In an article published in The Harvard Business Review, Wharton professor Adam Grant and Wharton People Analytics researcher Reb Rebele, describe a phenomenon they call “generosity burnout”, which happens when people become overly burdened by helping others.
To illustrate this effect, the authors studied people in a wide range of jobs. In a recent study, the researchers asked more than 400 school teachers a series of questions about their approach to helping.
Here’s a sample question: “Imagine that you’re teaching a geometry class, and you’ve volunteered to stay after school one day a week to help one of your students, Alex, improve his understanding of geometry. He asks if you’ll also help his friend Juan, who isn’t in your class. What would you do?
a. Schedule a separate after-school session to help Juan, so you can better understand his individual needs.
b.
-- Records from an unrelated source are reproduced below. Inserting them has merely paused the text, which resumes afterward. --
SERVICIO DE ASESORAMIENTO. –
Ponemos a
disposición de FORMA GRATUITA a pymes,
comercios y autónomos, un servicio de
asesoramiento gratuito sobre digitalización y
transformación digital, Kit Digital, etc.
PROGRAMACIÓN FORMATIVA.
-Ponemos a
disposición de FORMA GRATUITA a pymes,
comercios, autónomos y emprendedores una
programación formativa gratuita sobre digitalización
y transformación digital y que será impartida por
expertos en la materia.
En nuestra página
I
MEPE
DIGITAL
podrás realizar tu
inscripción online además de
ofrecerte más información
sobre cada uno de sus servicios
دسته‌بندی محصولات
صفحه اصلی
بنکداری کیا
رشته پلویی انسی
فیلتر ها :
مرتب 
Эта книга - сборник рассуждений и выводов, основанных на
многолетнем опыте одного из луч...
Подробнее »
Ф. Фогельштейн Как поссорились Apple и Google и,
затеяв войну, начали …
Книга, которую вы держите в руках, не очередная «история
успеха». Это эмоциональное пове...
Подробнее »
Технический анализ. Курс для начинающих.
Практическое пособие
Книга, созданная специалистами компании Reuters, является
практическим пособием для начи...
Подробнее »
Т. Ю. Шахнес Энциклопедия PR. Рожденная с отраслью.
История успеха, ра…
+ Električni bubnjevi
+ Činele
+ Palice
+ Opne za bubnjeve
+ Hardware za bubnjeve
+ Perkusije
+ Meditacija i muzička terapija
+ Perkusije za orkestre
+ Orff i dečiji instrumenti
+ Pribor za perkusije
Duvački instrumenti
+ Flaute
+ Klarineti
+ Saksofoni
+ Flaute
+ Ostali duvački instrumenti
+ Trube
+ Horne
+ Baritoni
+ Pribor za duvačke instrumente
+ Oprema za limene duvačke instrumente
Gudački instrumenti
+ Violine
Invite Juan to sit in on your geometry sessions with Alex.
c. Tell Alex that it’s nice that he wants to help Juan, but he really needs to focus on his own work in order to catch up.
d. Tell Alex that Juan should ask his own teacher for help.”
The authors had teachers review a bunch of scenarios like these and, as it turns out, the more often teachers chose answers like (a), the worse their students performed on academic achievement tests. That’s because answer (a) is what the authors call a “selfless” response while (b) is more of a “self-protective” behaviour.
The authors write:
“Selfless educators exhausted themselves trying to help everyone with every request. They were willing to work nights and weekends to assist students with problems, colleagues with lesson plans, and principals with administrative duties.
Despite their best intentions, these teachers were inadvertently hurting the very students they wanted to help.”
The authors noted that a similar trend was observed across a wide range of professions they studied.
While they agree that generous “givers” tend to be more successful than selfish people, it is worth noting that giving without limits isn’t beneficial for anyone.
In his book “Give and Take”, Grant writes how generous people can still offer help while preventing themselves from burnout. He advised to designate times in your schedule for helping others, instead of having people pop in to request help at any moment.